Question

Consider the combustion of butane \(\left(\mathrm{C}_{4} \mathrm{H}_{10}\right)\) $$ 2 \mathrm{C}_{4} \mathrm{H}_{10}(g)+13 \mathrm{O}_{2}(g) \longrightarrow 8 \mathrm{CO}_{2}(g)+10 \mathrm{H}_{2} \mathrm{O}(l) $$ In a particular reaction, \(5.0 \mathrm{~mol}\) of \(\mathrm{C}_{4} \mathrm{H}_{10}\) react with an excess of \(\mathrm{O}_{2}\). Calculate the number of moles of \(\mathrm{CO}_{2}\) formed.

Short answer

20 moles of CO2 are formed.

Step-by-step solution

Write down the balanced chemical equation

The balanced chemical equation for the combustion of butane is: \[ 2 \mathrm{C}_{4} \mathrm{H}_{10}(g) + 13 \mathrm{O}_{2}(g) \rightarrow 8 \mathrm{CO}_{2}(g) + 10 \mathrm{H}_{2} \mathrm{O}(l) \] This indicates the stoichiometry of the reaction.

Determine the stoichiometric ratio

From the balanced equation, notice the stoichiometric ratio between \( \mathrm{C}_{4} \mathrm{H}_{10} \) and \( \mathrm{CO}_{2} \) is 2:8, or equivalently 1:4. This means 1 mole of butane will produce 4 moles of carbon dioxide.

Calculate the moles of CO2 produced

Since we have 5.0 moles of \( \mathrm{C}_{4} \mathrm{H}_{10} \) and an excess of \( \mathrm{O}_{2} \), based on the stoichiometric ratio (1:4), \[ 5.0 \text{ moles of } \mathrm{C}_{4} \mathrm{H}_{10} \times \frac{8 \text{ moles of } \mathrm{CO}_{2}}{2 \text{ moles of } \mathrm{C}_{4} \mathrm{H}_{10}} = 20 \text{ moles of } \mathrm{CO}_{2} \]

Key concepts

Combustion Reaction

A combustion reaction is a chemical reaction in which a substance combines with oxygen to produce heat and light. Commonly, it involves organic compounds such as hydrocarbons. In the combustion of butane, \[2 \mathrm{C}_{4} \mathrm{H}_{10}(g) + 13 \mathrm{O}_{2}(g) \longrightarrow 8 \mathrm{CO}_{2}(g) + 10 \mathrm{H}_{2} \mathrm{O}(l)\], butane acts as the fuel that burns in the presence of oxygen to yield carbon dioxide, water, and energy. Combustion reactions release energy because new bonds are stronger than the ones broken in the process.
This reaction type is critical in everyday applications like running car engines and heating homes.

Chemical Equation

A chemical equation represents a chemical reaction where reactants transform into products. It is a symbolic way of denoting the process. For example, in the combustion of butane, the chemical equation is: \[2 \mathrm{C}_{4} \mathrm{H}_{10}(g) + 13 \mathrm{O}_{2}(g) \rightarrow 8 \mathrm{CO}_{2}(g) + 10 \mathrm{H}_{2} \mathrm{O}(l)\].
This balanced equation shows the precise number of molecules involved in the reaction, maintaining the conservation of mass, meaning atoms are neither created nor destroyed.

**EXERCISE DESCRIPTION**
Could you transcribe the butane combustion solution above, beginning at the words "Key concepts" and stopping after "and heating homes."?

**GIVEN DATA**
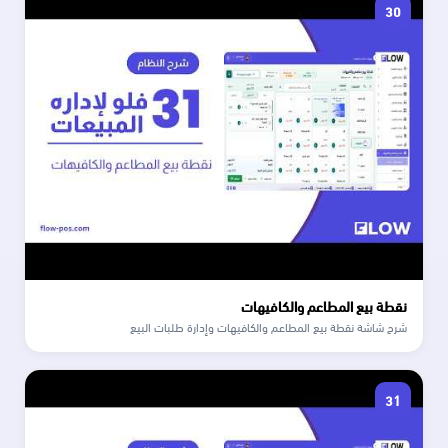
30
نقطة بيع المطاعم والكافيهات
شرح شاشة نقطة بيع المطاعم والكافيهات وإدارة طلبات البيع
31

**RESULT OF THIS EXERCISE**
Key concepts

Combustion Reaction

A combustion reaction is a chemical reaction in which a substance combines with oxygen to produce heat and light. Commonly, it involves organic compounds such as hydrocarbons. In the combustion of butane, \[2 \mathrm{C}_{4} \mathrm{H}_{10}(g) + 13 \mathrm{O}_{2}(g) \longrightarrow 8 \mathrm{CO}_{2}(g) + 10 \mathrm{H}_{2} \mathrm{O}(l)\], butane acts as the fuel that burns in the presence of oxygen to yield carbon dioxide, water, and energy. Combustion reactions release energy because new bonds are stronger than the ones broken in the process.
This reaction type is critical in everyday applications like running car engines and heating homes.